Interior of the newly restored field barn with cattle bays
Bridge End Barn, Longsleddale, Lake District. Interior of the newly restored field barn with cattle bays © Historic England DP249727
Bridge End Barn, Longsleddale, Lake District. Interior of the newly restored field barn with cattle bays © Historic England DP249727

Pilot Scheme Success in Restoring Historic Barns

The deadline for final applications for a £8 million pilot project to restore historic agricultural buildings in National Parks is 30 March 2020.

The Historic Building Restoration Grant Pilot was launched on 29 March 2018 and is a collaborative project between Natural England, Historic England, the Rural Payments Agency and five National Parks (Dartmoor, Lake District, Northumberland, Peak District and Yorkshire Dales).

The aim of the pilot is to bring life back to traditional agricultural buildings within the participating National Park boundaries. Funding is available for restoring buildings for continued agricultural use, using traditional methods and materials, which will improve the distinctive character of the area.

As the scheme is a pilot, it is now closed to new applicants but existing applicants can submit restoration grant applications up until March 2020.

Once restored, these buildings are enhancing the historic landscape and public enjoyment of the National Parks, as well as providing welcome habitat for wildlife, such as bats and barn owls.

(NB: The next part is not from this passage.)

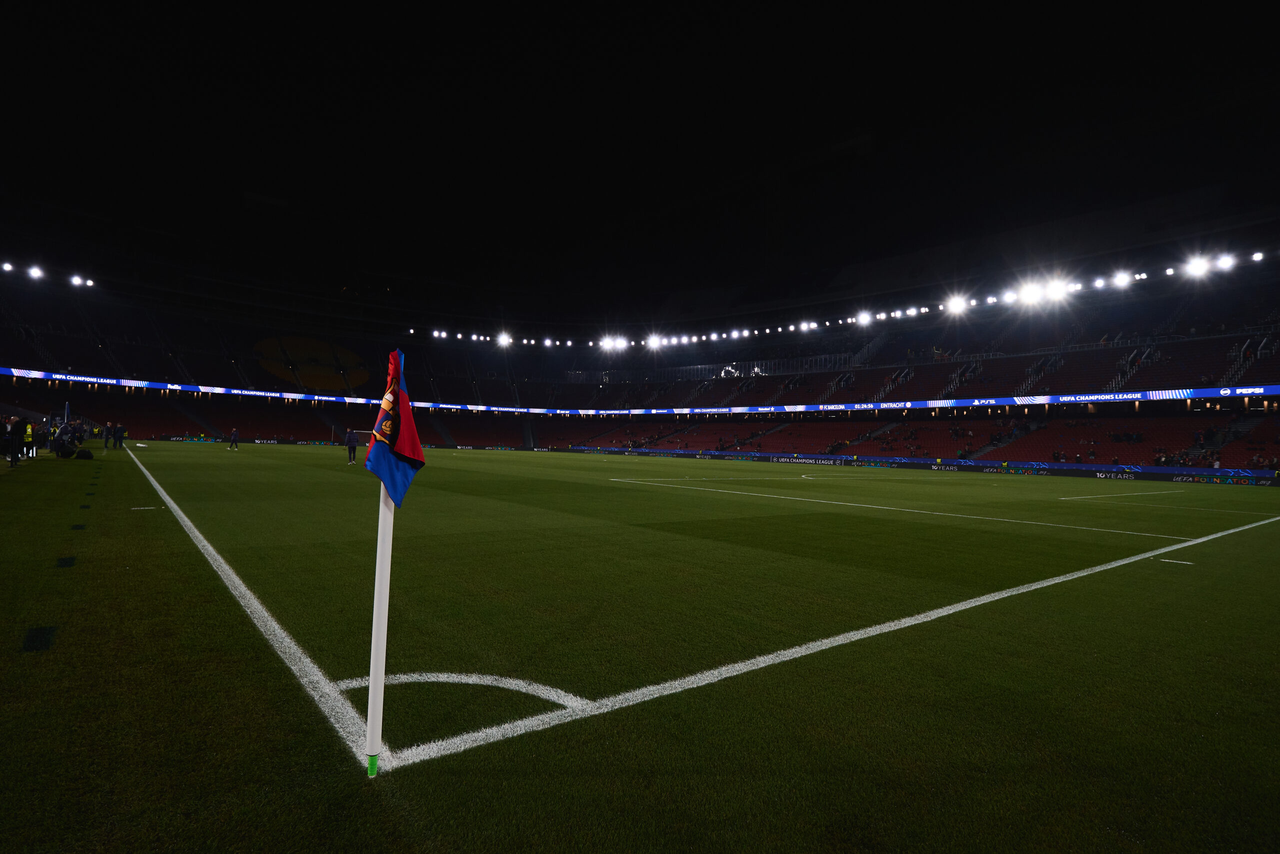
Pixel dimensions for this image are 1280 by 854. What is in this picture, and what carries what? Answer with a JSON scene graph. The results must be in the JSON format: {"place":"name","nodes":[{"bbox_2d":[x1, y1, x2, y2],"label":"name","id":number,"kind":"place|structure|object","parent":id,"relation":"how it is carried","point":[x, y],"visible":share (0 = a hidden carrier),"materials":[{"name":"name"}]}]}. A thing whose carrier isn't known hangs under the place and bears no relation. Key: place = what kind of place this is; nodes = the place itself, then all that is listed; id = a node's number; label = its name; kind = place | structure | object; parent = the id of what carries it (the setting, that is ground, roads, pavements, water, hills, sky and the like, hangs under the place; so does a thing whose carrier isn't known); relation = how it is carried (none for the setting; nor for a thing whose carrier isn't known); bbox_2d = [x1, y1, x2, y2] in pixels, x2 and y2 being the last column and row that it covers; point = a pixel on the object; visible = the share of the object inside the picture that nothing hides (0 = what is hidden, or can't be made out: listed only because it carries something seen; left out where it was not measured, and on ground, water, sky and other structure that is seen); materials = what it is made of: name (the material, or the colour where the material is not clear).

[Read: Historic Farm Buildings - One of Our Most Precious National Assets]

Early economic forecasting of the impact of the pilot grant scheme found that for every £1 of public money offered by the scheme in rural areas, the benefits to the local economy in terms of creating jobs and helping local businesses ranges between £1.65 - £2.50.

The analysis also indicated that the scheme creates around 15 full-time equivalent jobs in the local economy of each of the five National Parks; equating to at least 77 full-time equivalent jobs for an initial grant investment of just over £4 million.

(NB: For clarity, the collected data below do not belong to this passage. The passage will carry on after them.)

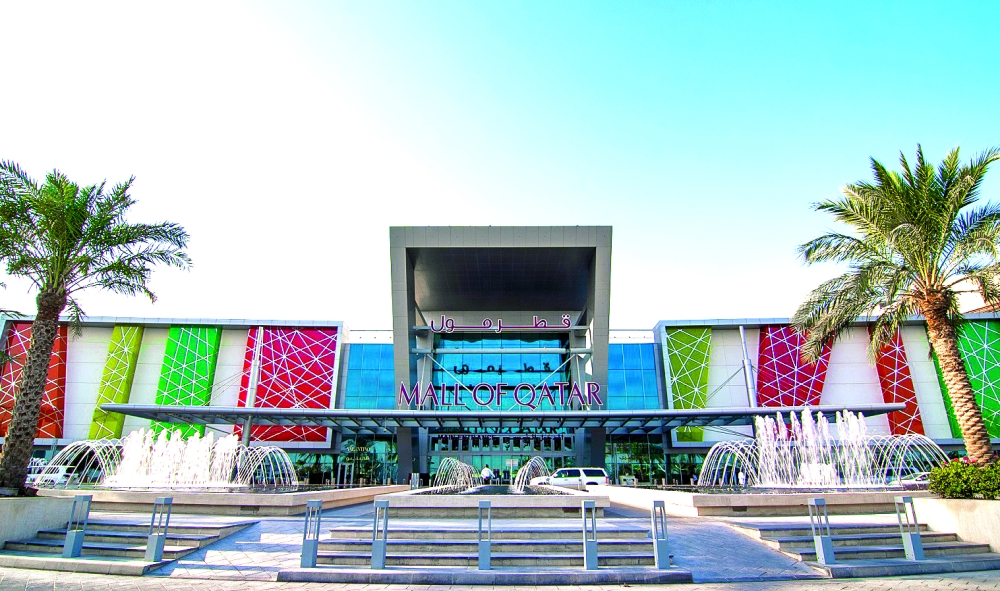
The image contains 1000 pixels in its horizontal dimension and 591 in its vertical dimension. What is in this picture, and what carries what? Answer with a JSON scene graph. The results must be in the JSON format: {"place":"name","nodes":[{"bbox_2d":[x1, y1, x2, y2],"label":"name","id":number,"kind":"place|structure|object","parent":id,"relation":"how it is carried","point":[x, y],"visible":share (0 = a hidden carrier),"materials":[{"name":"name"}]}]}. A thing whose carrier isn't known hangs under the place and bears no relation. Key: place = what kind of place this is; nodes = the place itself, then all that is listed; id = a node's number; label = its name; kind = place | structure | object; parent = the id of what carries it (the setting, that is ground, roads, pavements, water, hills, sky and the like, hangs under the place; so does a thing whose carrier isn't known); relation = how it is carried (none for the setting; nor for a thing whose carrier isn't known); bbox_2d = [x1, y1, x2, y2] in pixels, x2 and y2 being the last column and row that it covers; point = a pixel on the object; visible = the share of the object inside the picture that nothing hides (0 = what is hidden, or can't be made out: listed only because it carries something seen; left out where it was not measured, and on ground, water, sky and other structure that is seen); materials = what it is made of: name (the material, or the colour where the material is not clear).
{"place":"outdoors","nodes":[
{"label":"outdoors","id":0,"kind":"place"},
{"bbox_2d":[0,0,999,326],"label":"sky","id":1,"kind":"structure","parent":0,"point":[485,213],"materials":[{"name":"blue"}]},
{"bbox_2d":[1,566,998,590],"label":"pavement","id":2,"kind":"structure","parent":0,"point":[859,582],"materials":[{"name":"grey stone"}]},
{"bbox_2d":[0,517,259,572],"label":"staircase","id":3,"kind":"structure","parent":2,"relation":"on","point":[93,524],"materials":[{"name":"grey stone"}]},
{"bbox_2d":[62,493,92,556],"label":"bollard","id":4,"kind":"object","parent":3,"relation":"on","point":[73,540],"visible":0.99,"materials":[{"name":"metal"}]},
{"bbox_2d":[144,496,173,560],"label":"bollard","id":5,"kind":"object","parent":3,"relation":"on","point":[149,551],"visible":0.99,"materials":[{"name":"metal"}]},
{"bbox_2d":[287,519,679,580],"label":"staircase","id":6,"kind":"structure","parent":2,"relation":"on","point":[577,557],"materials":[{"name":"stone"}]},
{"bbox_2d":[300,499,321,566],"label":"bollard","id":7,"kind":"object","parent":6,"relation":"on","point":[312,560],"visible":0.99,"materials":[{"name":"metal"}]},
{"bbox_2d":[371,499,389,568],"label":"bollard","id":8,"kind":"object","parent":6,"relation":"on","point":[375,551],"visible":0.99,"materials":[{"name":"metal"}]},
{"bbox_2d":[477,500,491,569],"label":"bollard","id":9,"kind":"object","parent":6,"relation":"on","point":[479,542],"visible":0.99,"materials":[{"name":"metal"}]},
{"bbox_2d":[581,500,597,568],"label":"bollard","id":10,"kind":"object","parent":6,"relation":"on","point":[592,542],"visible":0.99,"materials":[{"name":"metal"}]},
{"bbox_2d":[651,501,669,567],"label":"bollard","id":11,"kind":"object","parent":6,"relation":"on","point":[657,553],"visible":0.99,"materials":[{"name":"metal"}]},
{"bbox_2d":[730,520,998,576],"label":"staircase","id":12,"kind":"structure","parent":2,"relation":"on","point":[926,535],"materials":[{"name":"grey stone"}]},
{"bbox_2d":[807,497,835,565],"label":"bollard","id":13,"kind":"object","parent":12,"relation":"on","point":[822,542],"visible":0.99,"materials":[{"name":"metal"}]},
{"bbox_2d":[894,495,924,559],"label":"bollard","id":14,"kind":"object","parent":12,"relation":"on","point":[913,540],"visible":0.99,"materials":[{"name":"metal"}]},
{"bbox_2d":[2,220,999,486],"label":"building","id":15,"kind":"structure","parent":0,"point":[95,333],"materials":[{"name":"multicoloured"}]},
{"bbox_2d":[0,321,67,437],"label":"panel","id":16,"kind":"object","parent":15,"relation":"attached to","point":[60,406],"visible":0.53,"materials":[{"name":"red"}]},
{"bbox_2d":[88,324,144,441],"label":"panel","id":17,"kind":"object","parent":15,"relation":"attached to","point":[138,336],"visible":0.72,"materials":[{"name":"green"}]},
{"bbox_2d":[153,323,222,439],"label":"panel","id":18,"kind":"object","parent":15,"relation":"attached to","point":[214,333],"visible":0.67,"materials":[{"name":"green"}]},
{"bbox_2d":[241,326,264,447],"label":"pole","id":19,"kind":"structure","parent":15,"relation":"attached to","point":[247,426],"materials":[{"name":"metal"}]},
{"bbox_2d":[234,327,338,442],"label":"panel","id":20,"kind":"object","parent":15,"relation":"attached to","point":[323,402],"visible":0.64,"materials":[{"name":"red"}]},
{"bbox_2d":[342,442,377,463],"label":"shop sign","id":21,"kind":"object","parent":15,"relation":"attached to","point":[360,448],"visible":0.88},
{"bbox_2d":[338,437,397,485],"label":"glass entrance","id":22,"kind":"structure","parent":15,"relation":"in","point":[364,461],"materials":[{"name":"green glass"}]},
{"bbox_2d":[343,343,394,409],"label":"glass window","id":23,"kind":"structure","parent":15,"relation":"in","point":[366,356],"materials":[{"name":"blue glass"}]},
{"bbox_2d":[428,314,572,332],"label":"lettering","id":24,"kind":"object","parent":15,"relation":"attached to","point":[566,318],"visible":0.99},
{"bbox_2d":[430,332,570,411],"label":"glass window","id":25,"kind":"structure","parent":15,"relation":"in","point":[512,356],"materials":[{"name":"glass"}]},
{"bbox_2d":[94,405,909,429],"label":"canopy","id":26,"kind":"object","parent":15,"relation":"attached to","point":[214,410],"visible":0.88,"materials":[{"name":"metal"}]},
{"bbox_2d":[397,381,600,408],"label":"sign","id":27,"kind":"object","parent":26,"relation":"on","point":[576,388],"visible":0.98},
{"bbox_2d":[431,431,574,483],"label":"entrance door","id":28,"kind":"structure","parent":15,"relation":"in","point":[485,457],"materials":[{"name":"glass"}]},
{"bbox_2d":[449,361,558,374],"label":"lettering sign","id":29,"kind":"object","parent":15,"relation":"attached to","point":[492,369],"visible":0.93,"materials":[{"name":"black"}]},
{"bbox_2d":[607,342,661,411],"label":"glass window","id":30,"kind":"structure","parent":15,"relation":"in","point":[639,382],"materials":[{"name":"blue glass"}]},
{"bbox_2d":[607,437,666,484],"label":"window","id":31,"kind":"structure","parent":15,"relation":"in","point":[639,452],"materials":[{"name":"green glass"}]},
{"bbox_2d":[666,326,710,442],"label":"panel","id":32,"kind":"object","parent":15,"relation":"attached to","point":[696,373],"visible":0.73,"materials":[{"name":"green"}]},
{"bbox_2d":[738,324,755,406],"label":"pole","id":33,"kind":"object","parent":15,"relation":"attached to","point":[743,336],"visible":0.58,"materials":[{"name":"metal"}]},
{"bbox_2d":[755,326,830,409],"label":"panel","id":34,"kind":"object","parent":15,"relation":"attached to","point":[793,338],"visible":0.62,"materials":[{"name":"red"}]},
{"bbox_2d":[873,329,924,434],"label":"panel","id":35,"kind":"object","parent":15,"relation":"attached to","point":[882,375],"visible":0.59,"materials":[{"name":"red"}]},
{"bbox_2d":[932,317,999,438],"label":"panel","id":36,"kind":"object","parent":15,"relation":"attached to","point":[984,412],"visible":0.58,"materials":[{"name":"green"}]},
{"bbox_2d":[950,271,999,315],"label":"distant building","id":37,"kind":"structure","parent":0,"point":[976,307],"materials":[{"name":"brick"}]},
{"label":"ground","id":38,"kind":"structure","parent":0},
{"bbox_2d":[0,494,77,546],"label":"planter wall","id":39,"kind":"structure","parent":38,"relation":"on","point":[28,501],"materials":[{"name":"stone"}]},
{"bbox_2d":[0,160,191,494],"label":"palm tree","id":40,"kind":"object","parent":39,"relation":"in","point":[39,388],"visible":0.99,"materials":[{"name":"plant"}]},
{"bbox_2d":[27,465,75,486],"label":"car","id":41,"kind":"object","parent":38,"relation":"on","point":[52,476],"visible":0.54,"materials":[{"name":"white metal"}]},
{"bbox_2d":[42,485,403,515],"label":"fountain basin","id":42,"kind":"object","parent":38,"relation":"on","point":[197,498],"visible":0.57,"materials":[{"name":"stone"}]},
{"bbox_2d":[55,426,298,487],"label":"fountain","id":43,"kind":"object","parent":42,"relation":"in","point":[127,457],"visible":0.86,"materials":[{"name":"white liquid"}]},
{"bbox_2d":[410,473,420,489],"label":"bollard","id":44,"kind":"object","parent":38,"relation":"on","point":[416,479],"visible":0.82,"materials":[{"name":"metal"}]},
{"bbox_2d":[480,465,492,483],"label":"person","id":45,"kind":"object","parent":38,"relation":"on","point":[485,470],"visible":0.87},
{"bbox_2d":[381,485,605,513],"label":"fountain basin","id":46,"kind":"object","parent":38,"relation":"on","point":[466,500],"visible":0.73,"materials":[{"name":"stone"}]},
{"bbox_2d":[434,457,481,489],"label":"fountain","id":47,"kind":"object","parent":46,"relation":"in","point":[440,472],"visible":0.93,"materials":[{"name":"white liquid"}]},
{"bbox_2d":[512,456,551,490],"label":"fountain jet","id":48,"kind":"object","parent":46,"relation":"in","point":[531,461],"visible":0.84,"materials":[{"name":"white liquid"}]},
{"bbox_2d":[524,467,608,489],"label":"suv","id":49,"kind":"object","parent":38,"relation":"on","point":[600,472],"visible":0.69,"materials":[{"name":"white metal"}]},
{"bbox_2d":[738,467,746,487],"label":"person","id":50,"kind":"object","parent":38,"relation":"on","point":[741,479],"visible":0.6},
{"bbox_2d":[596,485,926,516],"label":"fountain basin","id":51,"kind":"object","parent":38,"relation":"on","point":[691,498],"visible":0.6,"materials":[{"name":"stone"}]},
{"bbox_2d":[705,407,940,488],"label":"fountain","id":52,"kind":"object","parent":51,"relation":"in","point":[765,445],"visible":0.85,"materials":[{"name":"white liquid"}]},
{"bbox_2d":[887,471,930,488],"label":"car","id":53,"kind":"object","parent":38,"relation":"on","point":[919,478],"visible":0.39,"materials":[{"name":"metal"}]},
{"bbox_2d":[911,497,999,552],"label":"planter wall","id":54,"kind":"structure","parent":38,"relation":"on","point":[982,514],"materials":[{"name":"stone"}]},
{"bbox_2d":[792,141,999,463],"label":"palm tree","id":55,"kind":"object","parent":54,"relation":"in","point":[967,424],"visible":0.99,"materials":[{"name":"plant"}]},
{"bbox_2d":[925,458,999,499],"label":"shrub","id":56,"kind":"object","parent":54,"relation":"in","point":[934,487],"visible":0.89,"materials":[{"name":"green plant"}]}
]}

Given that the pilot grant budget has been increased to £8 million, it is anticipated that the economic return will exceed early forecasts.

This pilot is a wonderful initiative to help bring historic buildings back to life for future generations. Many of the historic stone barns scattered throughout our National Parks have fallen out of use, despite being perfectly situated to provide shelter for livestock or store feed. Natural England has played an important role in helping applicants with the application process, and I look forward to seeing how this funding will be spent to revitalise these buildings.
Lord Gardiner, Rural Affairs Minister
We are delighted at the results already being demonstrated by the historic farm building restoration grant pilot scheme. They show the widespread enthusiasm to repair these buildings which are such a distinctive part of their landscapes. Historic England will continue to work in partnership with the National Parks, landowners and tenants, Natural England and the Rural Payments Agency to ensure as many historic farm buildings as possible can be brought back into use.
Sir Laurie Magnus, Chairman of Historic England

Applications are rigorously assessed by a grants panel chaired by the Rural Payments Agency with representatives from Historic England, Natural England and the National Parks. The budget for the scheme is £8 million and to date £5.4 million has been awarded for capital works.